[Dataset records]
━━━

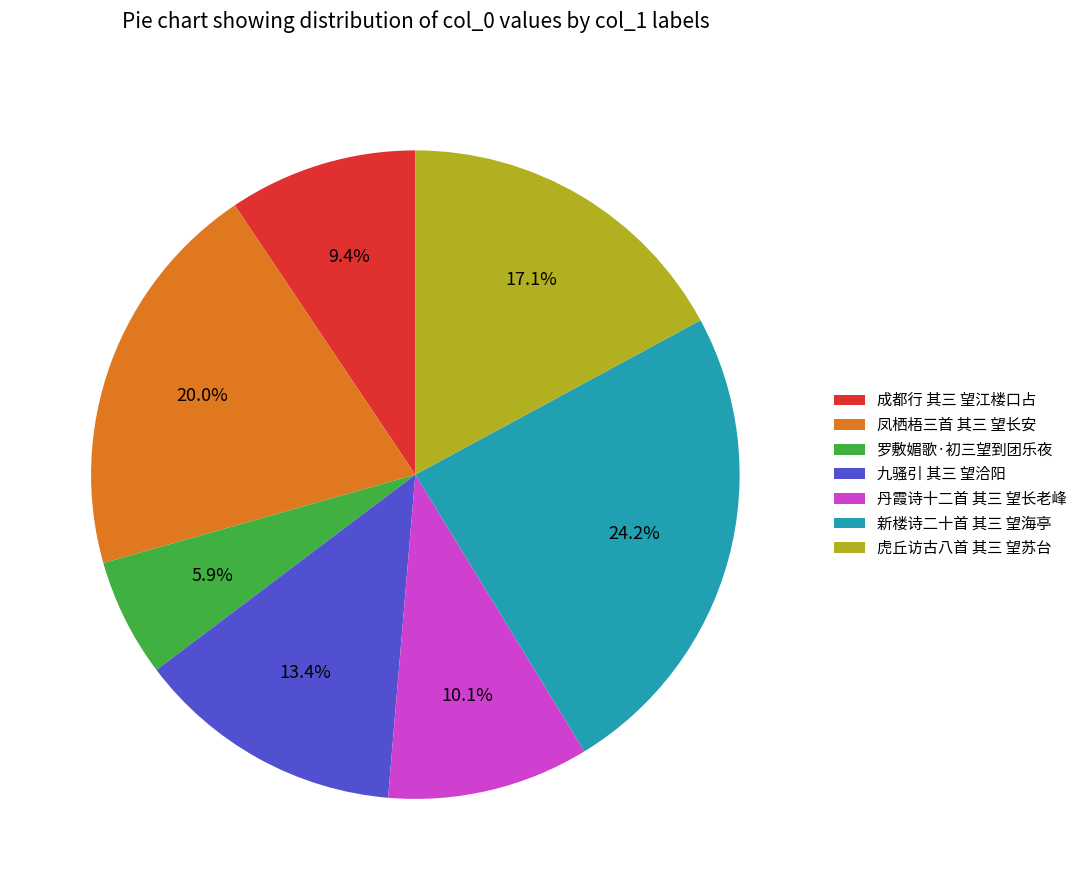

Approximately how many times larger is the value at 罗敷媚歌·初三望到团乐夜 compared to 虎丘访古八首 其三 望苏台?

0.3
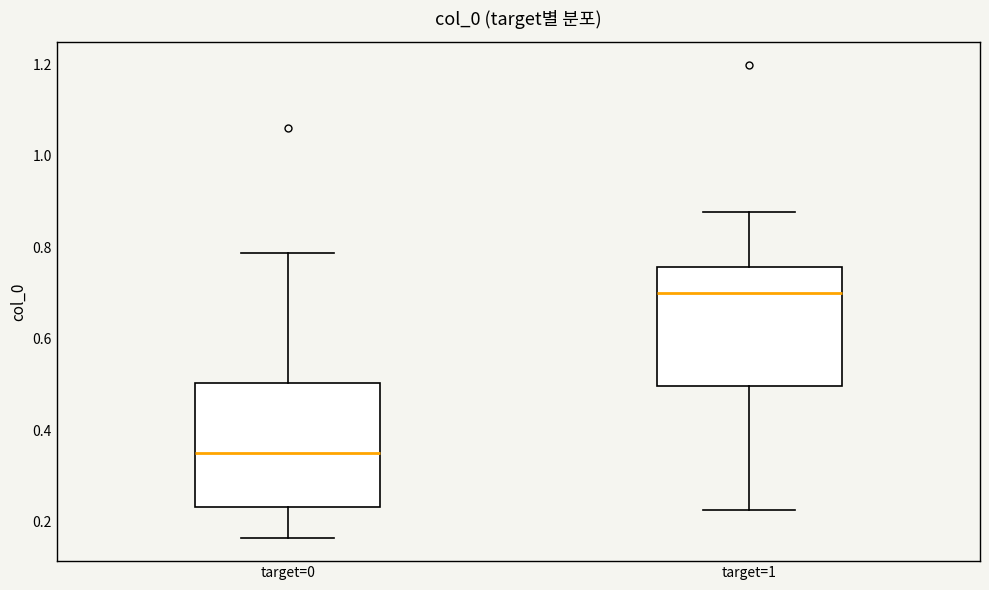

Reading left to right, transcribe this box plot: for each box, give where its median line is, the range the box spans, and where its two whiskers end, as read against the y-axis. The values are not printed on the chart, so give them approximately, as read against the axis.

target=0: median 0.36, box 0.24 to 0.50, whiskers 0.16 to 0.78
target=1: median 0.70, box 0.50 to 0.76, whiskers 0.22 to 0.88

━━━

**WORK REQUEST:**
Turn the lines from the one containing "target=0: median 0.36, box" through the end of the listing into a JSON list of strings, one string per line, with blank lines omitted.

**REPLY TO THE EXERCISE:**
[
  "target=0: median 0.36, box 0.24 to 0.50, whiskers 0.16 to 0.78",
  "target=1: median 0.70, box 0.50 to 0.76, whiskers 0.22 to 0.88"
]